*WHAT THE TASK ASKS*
Everything in the listing below needs restating exactly, apart from the pictures.

*EXTRACTED MATERIAL*

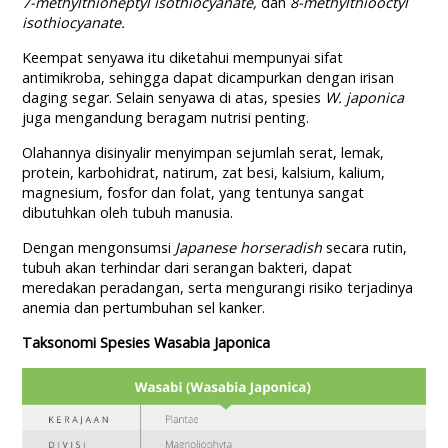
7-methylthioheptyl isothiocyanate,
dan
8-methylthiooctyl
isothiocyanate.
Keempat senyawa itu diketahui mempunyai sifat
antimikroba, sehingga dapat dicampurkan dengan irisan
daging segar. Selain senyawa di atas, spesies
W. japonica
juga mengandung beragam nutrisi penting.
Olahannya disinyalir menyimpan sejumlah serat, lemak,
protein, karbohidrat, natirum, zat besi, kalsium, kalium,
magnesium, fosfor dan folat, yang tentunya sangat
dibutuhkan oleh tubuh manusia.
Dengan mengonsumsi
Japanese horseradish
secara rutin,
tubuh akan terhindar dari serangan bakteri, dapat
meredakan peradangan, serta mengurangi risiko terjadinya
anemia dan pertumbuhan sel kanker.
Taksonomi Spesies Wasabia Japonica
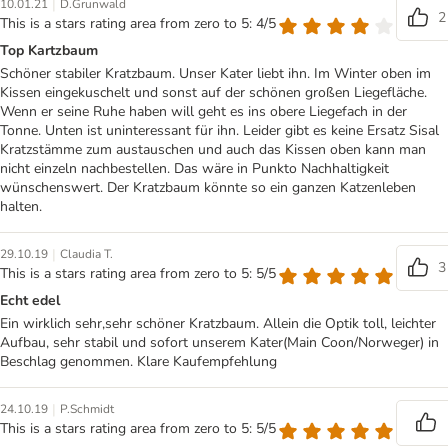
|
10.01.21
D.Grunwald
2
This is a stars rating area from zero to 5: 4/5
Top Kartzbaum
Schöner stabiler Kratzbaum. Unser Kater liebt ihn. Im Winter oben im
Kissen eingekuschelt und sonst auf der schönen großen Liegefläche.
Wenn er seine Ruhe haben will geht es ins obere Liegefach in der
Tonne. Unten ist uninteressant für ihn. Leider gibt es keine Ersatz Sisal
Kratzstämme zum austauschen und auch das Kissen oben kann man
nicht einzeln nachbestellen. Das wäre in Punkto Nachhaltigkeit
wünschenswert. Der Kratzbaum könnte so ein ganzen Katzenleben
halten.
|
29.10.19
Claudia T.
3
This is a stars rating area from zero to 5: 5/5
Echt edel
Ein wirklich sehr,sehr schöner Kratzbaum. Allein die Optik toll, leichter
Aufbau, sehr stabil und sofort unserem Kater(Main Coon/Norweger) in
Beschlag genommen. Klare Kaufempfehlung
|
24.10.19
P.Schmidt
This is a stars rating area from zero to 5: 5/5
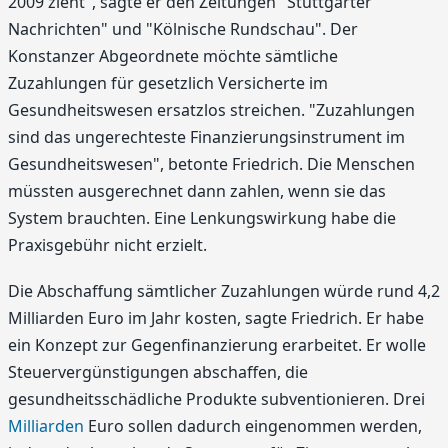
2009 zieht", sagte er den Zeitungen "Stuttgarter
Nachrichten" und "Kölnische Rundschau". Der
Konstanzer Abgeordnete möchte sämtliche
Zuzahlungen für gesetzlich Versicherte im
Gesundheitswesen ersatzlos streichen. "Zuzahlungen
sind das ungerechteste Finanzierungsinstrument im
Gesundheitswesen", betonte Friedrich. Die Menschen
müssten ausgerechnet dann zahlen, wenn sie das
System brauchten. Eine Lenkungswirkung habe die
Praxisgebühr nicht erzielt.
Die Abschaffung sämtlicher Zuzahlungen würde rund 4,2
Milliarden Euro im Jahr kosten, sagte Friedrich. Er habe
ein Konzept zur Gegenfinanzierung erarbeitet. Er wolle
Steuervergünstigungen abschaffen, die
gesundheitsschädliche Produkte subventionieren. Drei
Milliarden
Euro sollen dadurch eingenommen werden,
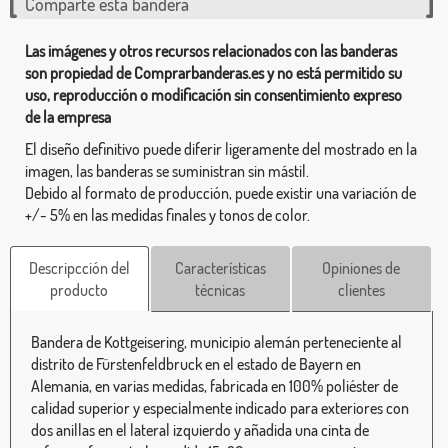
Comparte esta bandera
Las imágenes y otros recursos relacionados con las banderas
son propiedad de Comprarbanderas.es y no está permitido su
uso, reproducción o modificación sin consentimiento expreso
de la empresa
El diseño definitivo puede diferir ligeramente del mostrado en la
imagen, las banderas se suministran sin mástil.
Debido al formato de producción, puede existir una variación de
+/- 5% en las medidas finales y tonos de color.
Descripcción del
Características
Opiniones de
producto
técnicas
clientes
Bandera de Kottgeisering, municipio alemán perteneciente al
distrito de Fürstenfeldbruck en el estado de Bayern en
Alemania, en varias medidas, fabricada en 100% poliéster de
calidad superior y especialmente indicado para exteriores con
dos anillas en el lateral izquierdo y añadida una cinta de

*RESULT*
7-methylthioheptyl isothiocyanate,
dan
8-methylthiooctyl
isothiocyanate.
Keempat senyawa itu diketahui mempunyai sifat
antimikroba, sehingga dapat dicampurkan dengan irisan
daging segar. Selain senyawa di atas, spesies
W. japonica
juga mengandung beragam nutrisi penting.
Olahannya disinyalir menyimpan sejumlah serat, lemak,
protein, karbohidrat, natirum, zat besi, kalsium, kalium,
magnesium, fosfor dan folat, yang tentunya sangat
dibutuhkan oleh tubuh manusia.
Dengan mengonsumsi
Japanese horseradish
secara rutin,
tubuh akan terhindar dari serangan bakteri, dapat
meredakan peradangan, serta mengurangi risiko terjadinya
anemia dan pertumbuhan sel kanker.
Taksonomi Spesies Wasabia Japonica
|
10.01.21
D.Grunwald
2
This is a stars rating area from zero to 5: 4/5
Top Kartzbaum
Schöner stabiler Kratzbaum. Unser Kater liebt ihn. Im Winter oben im
Kissen eingekuschelt und sonst auf der schönen großen Liegefläche.
Wenn er seine Ruhe haben will geht es ins obere Liegefach in der
Tonne. Unten ist uninteressant für ihn. Leider gibt es keine Ersatz Sisal
Kratzstämme zum austauschen und auch das Kissen oben kann man
nicht einzeln nachbestellen. Das wäre in Punkto Nachhaltigkeit
wünschenswert. Der Kratzbaum könnte so ein ganzen Katzenleben
halten.
|
29.10.19
Claudia T.
3
This is a stars rating area from zero to 5: 5/5
Echt edel
Ein wirklich sehr,sehr schöner Kratzbaum. Allein die Optik toll, leichter
Aufbau, sehr stabil und sofort unserem Kater(Main Coon/Norweger) in
Beschlag genommen. Klare Kaufempfehlung
|
24.10.19
P.Schmidt
This is a stars rating area from zero to 5: 5/5
2009 zieht", sagte er den Zeitungen "Stuttgarter
Nachrichten" und "Kölnische Rundschau". Der
Konstanzer Abgeordnete möchte sämtliche
Zuzahlungen für gesetzlich Versicherte im
Gesundheitswesen ersatzlos streichen. "Zuzahlungen
sind das ungerechteste Finanzierungsinstrument im
Gesundheitswesen", betonte Friedrich. Die Menschen
müssten ausgerechnet dann zahlen, wenn sie das
System brauchten. Eine Lenkungswirkung habe die
Praxisgebühr nicht erzielt.
Die Abschaffung sämtlicher Zuzahlungen würde rund 4,2
Milliarden Euro im Jahr kosten, sagte Friedrich. Er habe
ein Konzept zur Gegenfinanzierung erarbeitet. Er wolle
Steuervergünstigungen abschaffen, die
gesundheitsschädliche Produkte subventionieren. Drei
Milliarden
Euro sollen dadurch eingenommen werden,
Comparte esta bandera
Las imágenes y otros recursos relacionados con las banderas
son propiedad de Comprarbanderas.es y no está permitido su
uso, reproducción o modificación sin consentimiento expreso
de la empresa
El diseño definitivo puede diferir ligeramente del mostrado en la
imagen, las banderas se suministran sin mástil.
Debido al formato de producción, puede existir una variación de
+/- 5% en las medidas finales y tonos de color.
Descripcción del
Características
Opiniones de
producto
técnicas
clientes
Bandera de Kottgeisering, municipio alemán perteneciente al
distrito de Fürstenfeldbruck en el estado de Bayern en
Alemania, en varias medidas, fabricada en 100% poliéster de
calidad superior y especialmente indicado para exteriores con
dos anillas en el lateral izquierdo y añadida una cinta de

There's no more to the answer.